Icon th095.png Shoot the Bullet (th095)

What is this I don't even

All in all, this game requires four slightly different binary hacks to calculate a Double Spoiler-like spell ID everywhere a spell name can be rendered.

Icon th09.png Phantasmagoria of Flower View (th09)

Stores spell card names in the SHT files... and only those for the two players are ever loaded. I don't see any way to get an unique ID anywhere near the text rendering code.

Even worse, the access code for these strings is duplicated for every permutation of player number and spell number.

The SHT files store the names as consecutive NULL-padded fixed-width strings. I would normally refuse to write a patch hook for this for the above-mentioned reasons... but well, a 64-byte limit isn't too bad.

So unless I pull off a ridiculous "are we patching Tasofro games here" sane rewrite of the spell name access code via binary hacks, I'll go with SHT patching... gah.

Deduplication of spell card names in recent games

From th10 on, spell card names shared between difficulties aren't duplicated in the ECL anymore. Their different IDs for each difficulty they appear in are generated on-the-fly, depending on the ECL instruction used. Of course, we don't want translators to copy names, and this would be not much of a problem - we simply move the breakpoint up to a position which has the real ID.

In one instance however (th10 Stage 5, first boss spell card), the Hard and Lunatic variants have different names, yet share the same ID in the ECL.

We solve this by having the spell card breakpoint handlers keep two spell IDs: the one directly from the ECL file (spell_id) and the real number in-game (spell_id_real). If spell_id_real doesn't resolve to any entry in the spell table, spell_id is taken instead.

"By the way, why don't you just use [Japanese text] => [target language] dictionaries for text lookup?"

"I can understand wanting to give people 2 lines of dialogue for every box, but for the rest?"

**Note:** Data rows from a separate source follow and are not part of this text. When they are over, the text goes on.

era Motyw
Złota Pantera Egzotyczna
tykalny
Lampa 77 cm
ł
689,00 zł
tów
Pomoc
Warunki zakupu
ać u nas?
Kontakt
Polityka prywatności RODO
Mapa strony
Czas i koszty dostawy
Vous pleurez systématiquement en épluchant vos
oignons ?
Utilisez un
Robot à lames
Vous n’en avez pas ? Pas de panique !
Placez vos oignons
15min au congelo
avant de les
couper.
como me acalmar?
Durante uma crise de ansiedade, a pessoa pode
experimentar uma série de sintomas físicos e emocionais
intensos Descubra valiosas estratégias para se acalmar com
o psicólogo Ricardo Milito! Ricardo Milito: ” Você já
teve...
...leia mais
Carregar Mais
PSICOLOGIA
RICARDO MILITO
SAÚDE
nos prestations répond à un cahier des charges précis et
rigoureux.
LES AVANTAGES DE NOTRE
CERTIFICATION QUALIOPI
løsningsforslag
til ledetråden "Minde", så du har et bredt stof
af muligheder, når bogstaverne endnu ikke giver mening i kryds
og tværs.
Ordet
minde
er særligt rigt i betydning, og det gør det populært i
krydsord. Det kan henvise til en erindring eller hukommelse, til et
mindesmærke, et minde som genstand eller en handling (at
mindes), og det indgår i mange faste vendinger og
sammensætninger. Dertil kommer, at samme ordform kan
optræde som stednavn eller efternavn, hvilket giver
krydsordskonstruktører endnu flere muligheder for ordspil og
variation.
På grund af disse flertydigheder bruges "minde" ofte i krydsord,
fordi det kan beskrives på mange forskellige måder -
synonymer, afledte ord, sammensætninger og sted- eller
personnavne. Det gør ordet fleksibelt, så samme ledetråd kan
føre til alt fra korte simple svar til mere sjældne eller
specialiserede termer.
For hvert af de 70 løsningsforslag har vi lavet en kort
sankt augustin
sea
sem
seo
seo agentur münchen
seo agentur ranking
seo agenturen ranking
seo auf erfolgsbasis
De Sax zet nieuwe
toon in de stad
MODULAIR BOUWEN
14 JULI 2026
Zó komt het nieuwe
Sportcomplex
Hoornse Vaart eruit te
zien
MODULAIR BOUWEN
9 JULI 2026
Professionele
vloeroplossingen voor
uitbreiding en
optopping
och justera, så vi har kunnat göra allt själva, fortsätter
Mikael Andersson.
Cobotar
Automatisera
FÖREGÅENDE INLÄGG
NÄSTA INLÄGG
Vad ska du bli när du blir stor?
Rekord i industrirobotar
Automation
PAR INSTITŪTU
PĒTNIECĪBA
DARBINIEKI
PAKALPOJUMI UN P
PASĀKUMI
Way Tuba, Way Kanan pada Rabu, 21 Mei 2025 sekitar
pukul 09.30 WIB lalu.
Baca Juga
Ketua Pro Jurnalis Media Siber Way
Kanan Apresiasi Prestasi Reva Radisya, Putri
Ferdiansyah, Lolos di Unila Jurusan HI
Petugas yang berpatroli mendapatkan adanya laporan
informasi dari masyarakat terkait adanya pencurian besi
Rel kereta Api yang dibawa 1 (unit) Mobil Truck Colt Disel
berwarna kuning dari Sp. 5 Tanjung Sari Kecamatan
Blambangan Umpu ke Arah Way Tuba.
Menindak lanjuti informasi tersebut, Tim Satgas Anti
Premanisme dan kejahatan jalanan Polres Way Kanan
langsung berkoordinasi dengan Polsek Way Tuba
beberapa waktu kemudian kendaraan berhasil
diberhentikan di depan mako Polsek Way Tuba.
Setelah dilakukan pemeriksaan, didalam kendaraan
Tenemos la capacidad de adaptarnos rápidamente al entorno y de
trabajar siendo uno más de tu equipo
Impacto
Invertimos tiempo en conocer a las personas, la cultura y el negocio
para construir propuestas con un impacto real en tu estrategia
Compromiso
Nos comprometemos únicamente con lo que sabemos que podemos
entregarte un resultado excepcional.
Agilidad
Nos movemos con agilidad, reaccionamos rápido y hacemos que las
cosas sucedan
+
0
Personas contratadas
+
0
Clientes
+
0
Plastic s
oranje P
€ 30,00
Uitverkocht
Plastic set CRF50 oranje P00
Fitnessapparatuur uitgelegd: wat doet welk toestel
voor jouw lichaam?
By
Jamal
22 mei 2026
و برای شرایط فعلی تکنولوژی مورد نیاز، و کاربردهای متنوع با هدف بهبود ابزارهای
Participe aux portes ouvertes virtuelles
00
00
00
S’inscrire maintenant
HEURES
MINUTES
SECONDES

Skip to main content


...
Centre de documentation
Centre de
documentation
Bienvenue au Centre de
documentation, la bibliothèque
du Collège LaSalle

Because we (that is, the thcrap engine) do not yet have 100% of the global market share in Touhou translations, yet eventually want to achieve this goal. In view of the other existing English/Spanish/Russian/Korean/Chinese/??? patches, we can't require that everyone still keeps the Japanese original (with these strings around) - and people do assume compatibility with English patches.

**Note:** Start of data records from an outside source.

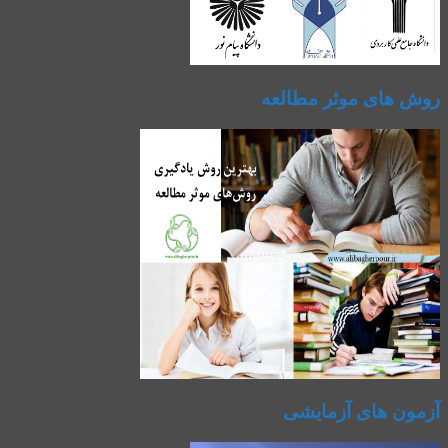
روش های موثر مطالعه
آزمون های آزمایشی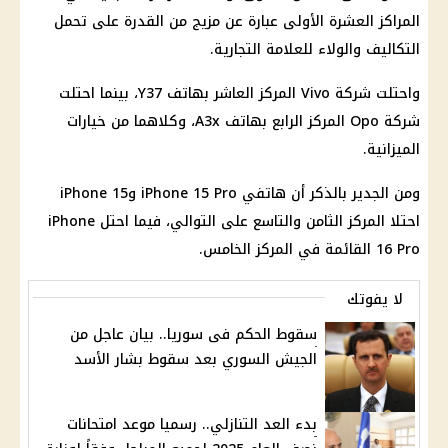
المراكز العشرة الأولى عبارة عن مزيج من القدرة على تحمل
التكاليف والولاء للعلامة التجارية.
واحتلت شركة Vivo المركز العاشر بهاتف Y37، بينما احتلت
شركة Opo المركز الرابع بهاتف A3x، وكلاهما من خيارات
الميزانية.
ومن الجدير بالذكر أن هاتفي iPhone 15 Pro وiPhone 15
احتلا المركز الثامن والتاسع على التوالي، فيما احتل iPhone
16 Pro القائمة في المركز الخامس.
لا يفوتك
سقوط الحكم فى سوريا.. بيان عاجل من
الجيش السوري بعد سقوط بشار الأسد
بدء العد التنازلي.. رسميا موعد امتحانات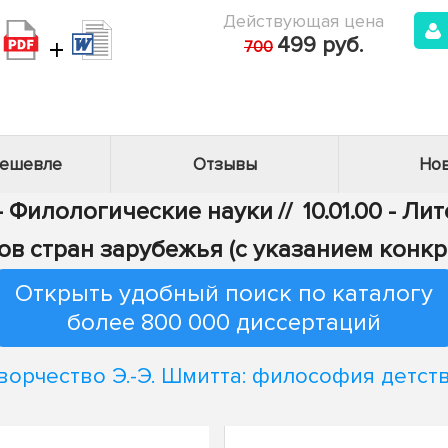
Действующая цена
+
499 руб.
700
дешевле
Отзывы
Нов
 - Филологические науки
//
10.01.00 - Л
ов стран зарубежья (с указанием конкр
Открыть удобный поиск по каталогу
более 800 000 диссертаций
ворчество Э.-Э. Шмитта: философия детст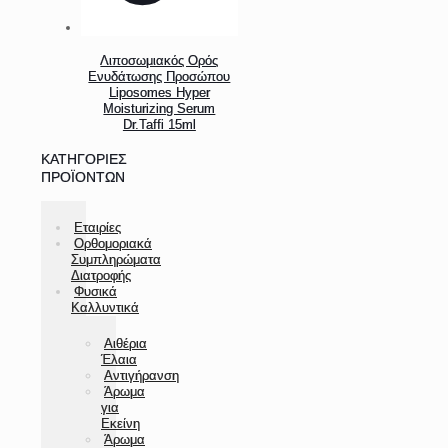
Λιποσωμιακός Ορός
Ενυδάτωσης Προσώπου
Liposomes Hyper
Moisturizing Serum
Dr.Taffi 15ml
ΚΑΤΗΓΟΡΊΕΣ
ΠΡΟΪΌΝΤΩΝ
Εταιρίες
Ορθομοριακά
Συμπληρώματα
Διατροφής
Φυσικά
Καλλυντικά
Αιθέρια
Έλαια
Αντιγήρανση
Άρωμα
για
Εκείνη
Άρωμα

Just in case someone thinks about suggesting this.

However... we could use a dictionary based on the string address to do...

Translation of hardcoded strings

The basics

Yep. We'll just do a lookup based on the string address on every invocation of our custom

  • TextOut
  • MessageBox
  • others?


We'll also offer a new breakpoint to do this lookup at any place it might be necessary.


In addition to that, we should provide a mechanism to handle sprintf calls (of which there are plenty in the games) ourselves. After I saw th06 and th07 crash on dialog lines that exceed 64 bytes, I really don't assume that the original buffer sizes are large enough anymore :)

(Also, <untrusted wiki user data>.)

But how do we store these? They need to be in the heap, so...

JSON object with the breakpoint address as key?
Seems nice and all, especially as far as garbage collection is concerned (setting a new string with the same key deletes the old one), but will utterly fail if the same call is looped.
JSON array, with one new element at each call?
Will hog more and more memory over time. It should hardly matter, but come on, that's just a bad design.
JSON array which is periodically pruned?
Define "periodically".
JSON object, but adding the loop variable to the breakpoint parameters so that we can append it to the key?
Perfect! ...unless I'm missing something here.